Lazard has published its annual set of updated cost reports on power generation, energy storage and hydrogen. In this year’s Updated Storage Cost Analysis – Version 7.0, the group analyzed 12 energy storage projects, three of which were US-based battery storage facilities coupled with solar power.
The first case study was a direct to network wholesale project, the second was integrated into a commercial-industrial (C&I) site, and the third was located in someone’s house. For wholesale and commercial analysis, two lithium-ion battery solutions and two flow batteries were considered; the residential site only considered lithium-ion models.
The case studies, however, focused on a single battery chemistry. Based on the pricing, it appears that lithium technologies were chosen for both wholesale and commercial projects.
Although somewhat less energy dense, chemical lithium-ion phosphate batteries are quickly becoming the preferred stationary battery technology due to their thermal simplicity, low price, and high availability. In the flux battery space, this author would like to get the folks at Lazard to consider adding an iron oxide flux product like ESS or Form Energy on the wholesale and commercial side, and the Redflow and Zinc8 for residential consideration.
The report raised concerns about future price stability and product availability as demand for battery products increases. Lazard cited the auto industry’s pressure on lithium-ion products, a trend with no end in sight. The report says cars now make up 75% of lithium-ion cells, although that number is expected to grow to 90% by 2030. And, while stationary storage will grow from its current market share by 5%, it will likely be less than 10% market share until 2030.
This suggests that while stationary energy storage will benefit from technological innovations funded primarily by transportation, it will likely be constrained by the vagaries of the automotive market.
Obviously, parallels can be drawn between the energy storage industry, the computer chip industry and the solar cell industry.
The three solar plus storage projects – wholesale, C&I, residential – had solar volumes of 50 MW, 50 kW and 6 kW. The four-hour batteries were rated at 100 MW, 1 MW and 10 kW. Their lifetime non-subsidized discounted electricity costs (LCOE) ranged from 8.5 to 15.8 / kWh, 23.5 to 33.5 ¢ / kWh, and 41.6 to 62.1 / kWh, respectively.
The wholesale battery is located in the ERCOT region of Texas, the C&I unit is in CAISO California, and the residential unit is located in the Hawaiian power grid.
The wholesale facility in Corpus Christi, Texas is expected to have an internal rate of return of 29.1%. None of its cited revenues came from the direct sale of solar power in the market.
Wholesale PV + Storage, ERCOT (Corpus Christi, Texas)
The 50 MW / 200 MWh battery must be charged exclusively from a 50 MW AC coupled solar power plant for the first five years to benefit from the full investment tax credit. The analysis predicts an average annual revenue of $ 4,693 / kW for the three types of services provided by the battery. Each of these services only runs part of the time, although they may run simultaneously part of that time.
The largest cost to be covered by the sale of the system’s stored energy is hardware, with $ 62 of the $ 85 in revenue going to fund the cost of the equipment. About 11% of the costs are spent on purchasing electricity from the solar power plant.
Lazard suggested that once the incentives run out, the California C&I energy storage market will face difficult financial arguments. With the current incentives, however, the IRR of this solar plus storage office space is a respectable 23.4%.

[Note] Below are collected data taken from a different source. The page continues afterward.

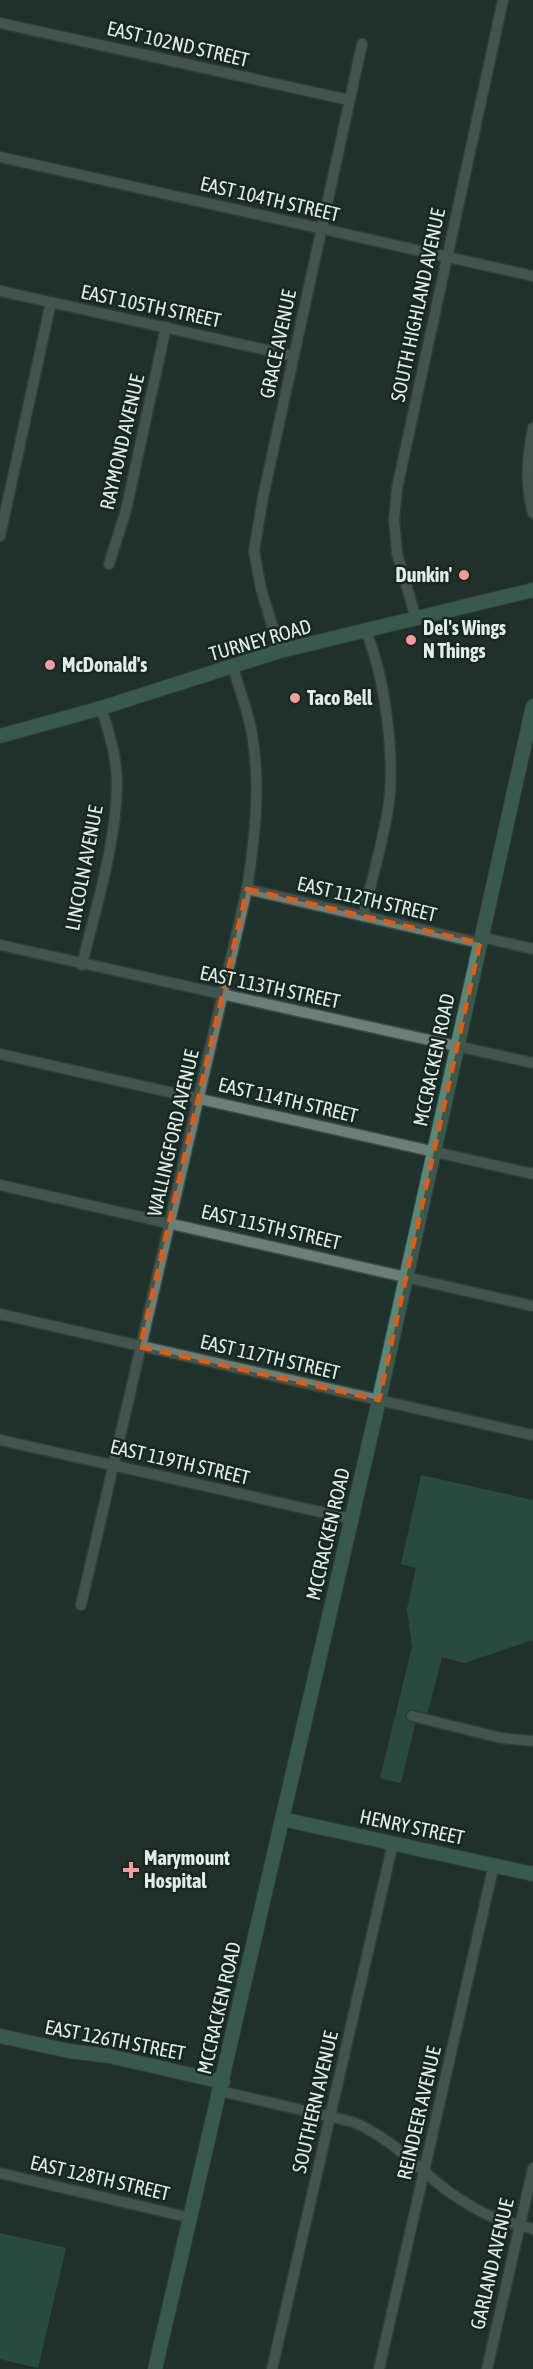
<svg xmlns="http://www.w3.org/2000/svg" width="533" height="2369" font-family="'Asap Condensed',sans-serif">
	<style>
		.forest { fill: #366858 }
		.lines { fill: none; stroke-linecap: round; stroke-linejoin: round }
		.stream { stroke: #366757; stroke-width: 2 }
		.street-casing { stroke: #3c4d47; stroke-width: 13 }
		.secondary-casing { stroke: #3c4d47; stroke-width: 16 }
		.street { stroke: #6b7f77; stroke-width: 10 }
		.secondary { stroke: #57897a; stroke-width: 14 }
		.marked { fill: none; stroke: #e8590c; stroke-width: 4.5; stroke-dasharray: 12 8; stroke-linejoin: round }
		.poi-dot { fill: #f59b9a; stroke: #162822; stroke-width: 2 }
		.labels { text-anchor: middle; stroke-width: 5; stroke-linejoin: round; paint-order: stroke }
		.street-label { font-size: 20px; fill: #e2ede9; stroke: #162822 }
		.poi-label { font-size: 20px; font-weight: bold; fill: #e2ede9; stroke: #162822; text-anchor: start }
	</style>
	<rect width="100%" height="100%" fill="#20322c"/>
	<g class="forest">
		<path d="M 421,1475 L 533,1500 L 533,1640 L 464,1663 L 442,1657 L 426,1719 L 417,1717 L 401,1783 L 380,1778 L 412,1647 L 407,1609 L 416,1568 L 401,1564 Z"/>
		<path d="M 0,2233 L 66,2248 L 38,2368 L 0,2359 Z"/>
	</g>
	<g class="lines">
		<path class="stream" d="M 386,1780 L 395,1739 L 424,1636 L 444,1553 L 454,1540 L 492,1527 L 533,1535"/>
		<g class="street-casing">
			<g id="street">
				<path d="M 0,23 L 349,100"/>
				<path d="M 0,157 L 533,276"/>
				<path d="M 0,291 L 294,356"/>
				<path d="M 533,428 C 527,457 525,484 533,513"/>
				<path d="M 0,536 L 51,302"/>
				<path d="M 109,564 L 126,510 L 166,327"/>
				<path d="M 416,619 L 397,553 L 394,520 L 397,488 L 503,0"/>
				<path d="M 280,651 L 261,589 L 254,551 L 263,497 L 362,44"/>
				<path d="M 247,889 L 480,943"/>
				<path d="M 363,916 C 372,880 382,845 388,809 C 396,762 385,676 366,632"/>
				<path d="M 481,937 L 533,949"/>
				<path d="M 0,945 L 533,1063"/>
				<path d="M 82,965 C 96,906 116,845 117,784 C 117,758 109,732 101,708"/>
				<path d="M 0,1054 L 533,1174"/>
				<path d="M 0,1185 L 533,1306"/>
				<path d="M 0,1314 L 533,1435"/>
				<path d="M 0,1440 L 352,1519"/>
				<path d="M 81,1605 L 247,889 C 255,837 261,786 252,734 C 248,711 239,689 233,667"/>
				<path d="M 412,1716 L 501,1738 L 533,1741"/>
				<path d="M 220,2091 L 353,2122 C 393,2139 415,2166 449,2192 C 465,2203 484,2215 502,2220 C 512,2224 523,2226 533,2229"/>
				<path d="M 0,2173 L 191,2218"/>
				<path d="M 272,2369 L 393,1843"/>
				<path d="M 379,2369 L 494,1864"/>
				<path d="M 487,2369 L 533,2168"/>
			</g>
		</g>
		<g class="secondary-casing">
			<g id="secondary">
				<path d="M 0,736 L 101,708 L 280,651 L 533,590"/>
				<path d="M 282,1819 L 533,1874"/>
				<path d="M 0,2036 L 69,2051 L 109,2056 L 223,2082"/>
				<path d="M 155,2369 L 379,1400 L 533,706"/>
			</g>
		</g>
		<use href="#street" class="street"/>
		<use href="#secondary" class="secondary"/>
	</g>
	<path d="M0 0H533V2369H0ZM 247,889 L 480,943 L 379,1400 L 140,1347 Z" fill="#20322c" fill-opacity=".55" fill-rule="evenodd"/>
	<path class="marked" d="M 247,889 L 480,943 L 379,1400 L 140,1347 Z"/>
	<g class="poi-dot">
		<circle cx="464" cy="575" r="6"/>
		<circle cx="411" cy="640" r="6"/>
		<circle cx="50" cy="665" r="6"/>
		<circle cx="295" cy="698" r="6"/>
		<path d="M128 1861h6v6h6v6h-6v6h-6v-6h-6v-6h6z"/>
	</g>
	<g class="labels">
		<g class="street-label">
			<text transform="translate(178 44) rotate(13)" y="7">EAST 102ND STREET</text>
			<text transform="translate(270 199) rotate(13)" y="7">EAST 104TH STREET</text>
			<text transform="translate(418 305) rotate(-78)" y="7">SOUTH HIGHLAND AVENUE</text>
			<text transform="translate(151 306) rotate(12)" y="7">EAST 105TH STREET</text>
			<text transform="translate(278 344) rotate(-78)" y="7">GRACE AVENUE</text>
			<text transform="translate(122 442) rotate(-77)" y="7">RAYMOND AVENUE</text>
			<text transform="translate(260 640) rotate(-16)" y="7">TURNEY ROAD</text>
			<text transform="translate(84 868) rotate(-79)" y="7">LINCOLN AVENUE</text>
			<text transform="translate(367 899) rotate(13)" y="7">EAST 112TH STREET</text>
			<text transform="translate(270 987) rotate(12)" y="7">EAST 113TH STREET</text>
			<text transform="translate(434 1060) rotate(-78)" y="7">MCCRACKEN ROAD</text>
			<text transform="translate(288 1100) rotate(13)" y="7">EAST 114TH STREET</text>
			<text transform="translate(173 1133) rotate(-77)" y="7">WALLINGFORD AVENUE</text>
			<text transform="translate(271 1227) rotate(13)" y="7">EAST 115TH STREET</text>
			<text transform="translate(270 1357) rotate(13)" y="7">EAST 117TH STREET</text>
			<text transform="translate(180 1462) rotate(13)" y="7">EAST 119TH STREET</text>
			<text transform="translate(328 1534) rotate(-77)" y="7">MCCRACKEN ROAD</text>
			<text transform="translate(412 1827) rotate(12)" y="7">HENRY STREET</text>
			<text transform="translate(219 2008) rotate(-77)" y="7">MCCRACKEN ROAD</text>
			<text transform="translate(115 2040) rotate(11)" y="7">EAST 126TH STREET</text>
			<text transform="translate(315 2102) rotate(-77)" y="7">SOUTHERN AVENUE</text>
			<text transform="translate(419 2113) rotate(-77)" y="7">REINDEER AVENUE</text>
			<text transform="translate(100 2178) rotate(13)" y="7">EAST 128TH STREET</text>
			<text transform="translate(492 2264) rotate(-77)" y="7">GARLAND AVENUE</text>
		</g>
		<g class="poi-label">
			<text x="452" y="582" text-anchor="end">Dunkin'</text>
			<text x="423" y="635">Del's Wings<tspan x="423" dy="23">N Things</tspan></text>
			<text x="62" y="672">McDonald's</text>
			<text x="307" y="705">Taco Bell</text>
			<text x="144" y="1865">Marymount<tspan x="144" dy="23">Hospital</tspan></text>
		</g>
	</g>
</svg>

C&I PV + Storage, PG&E (San Francisco, CA)
The project is coupled in direct current to a solar power station. The battery is used to charge the electricity demand of a large office space in San Francisco. Most of the project’s income comes from managing the bill for an hourly electricity tariff. The California market has cheap daytime electricity due to heavy solar power and expensive electricity in the early evening. Battery life shifts solar energy to use in the evening.
Without this change, economizing on autonomous solar power has become increasingly difficult. Lazard suggested that without the local incentive payment, saving batteries would also be difficult.
The study did not assign any technical value to the resilience provided by batteries in commercial or residential environments.
The solar + storage residential project in Hawaii currently derives all of its revenue from bill management; that is, to capture its energy from excess solar energy and sell it back to the grid when the sun goes down.
PV + residential storage, HECO (Honolulu, Hawaii)
This model works mainly because Hawaiians generate so much solar electricity that they are no longer allowed to export electricity to the grid. The state recently began paying solar power owners to add energy storage with the goal of giving the electricity grid access to distributed storage during peak demand periods.
Because electricity is expensive in Hawaii, the financial model works for batteries. In most states, however, home energy arbitrage does not produce enough revenue to pay for a battery. Future Lazard models could include utility capacity payments, like those in Hawaii or those recently announced in Utah.